Jacira segurou o braço dela afastando-a, abriu a porta e saiu sem dizer mais nada. Geni, revoltada, olhou o marido:

- Você não faz nada? Deixa que ela nos desres­peite dessa forma? É o fim. Onde foi que eu errei? Por que Deus nos castiga desse jeito? Filhos malvados e um marido que não lhes dá uma lição?

Aristides, no auge da irritação, tornou:

-   Não jogue a culpa de tudo em cima de mim. Seus filhos foram embora porque você vivia se in­dispondo com eles. Se não tomar cuidado, Jacira vai acabar fazendo o mesmo. Ela quer melhorar de vida e tem o direito de experimentar.

-   Vai me dizer que ela está certa? Já pensou no que pode nos acontecer?

- Se precisar vou aceitar qualquer emprego, mesmo que seja para baixar o salário na carteira. E melhor você parar de se lamentar. Vou tomar um café e você trate logo de cuidar do almoço.

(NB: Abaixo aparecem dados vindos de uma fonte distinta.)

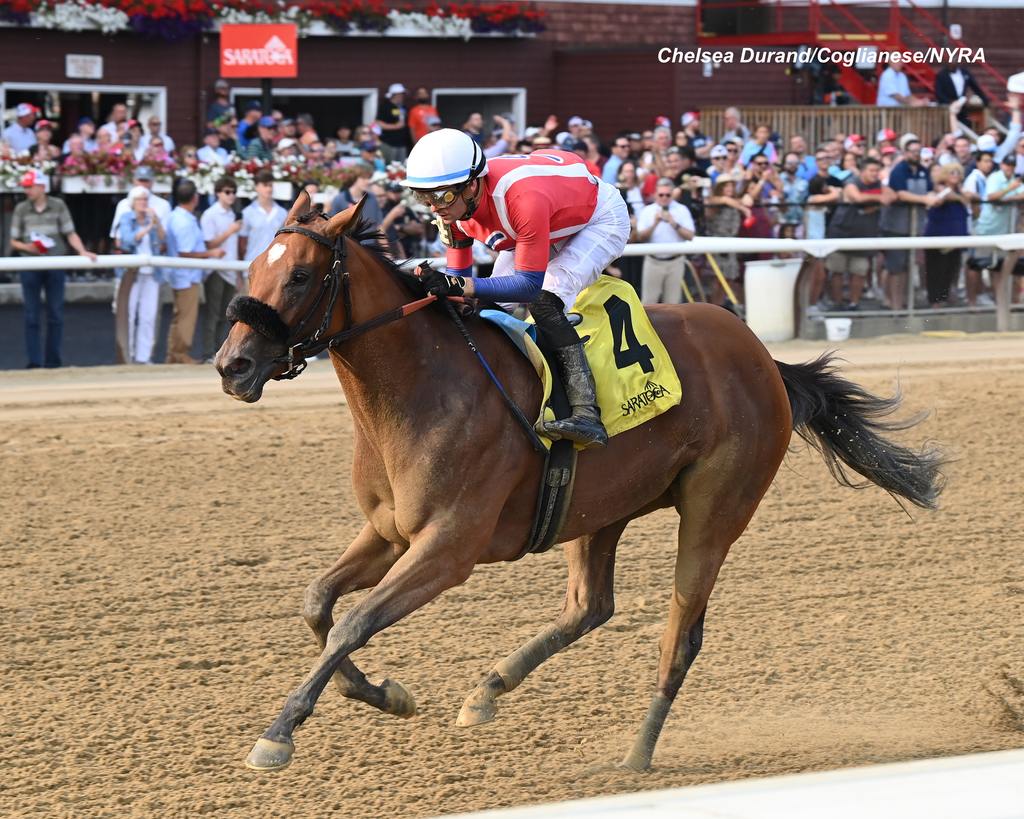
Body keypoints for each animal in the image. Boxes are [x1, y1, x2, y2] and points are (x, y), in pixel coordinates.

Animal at [216, 193, 942, 773]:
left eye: (300, 274)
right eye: (251, 270)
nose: (231, 365)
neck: (423, 386)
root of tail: (764, 357)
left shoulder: (449, 547)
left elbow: (354, 621)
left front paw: (279, 732)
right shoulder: (390, 531)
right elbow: (318, 603)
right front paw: (385, 694)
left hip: (715, 510)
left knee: (680, 633)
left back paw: (637, 752)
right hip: (598, 508)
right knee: (591, 606)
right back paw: (487, 691)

- Agora é você que me culpa de tudo. Que falta de sorte a minha!

-  Poupe-me de suas lamúrias. Não quero ouvir mais nada. Depois do café quero ler meu jornal em paz.


Ele foi à cozinha, tomou uma xícara de café, apa­nhou o jornal e prazerosamente acomodou-se em sua poltrona favorita. Estava cansado dos problemas domés­ticos. Naquele momento não queria pensar no futuro.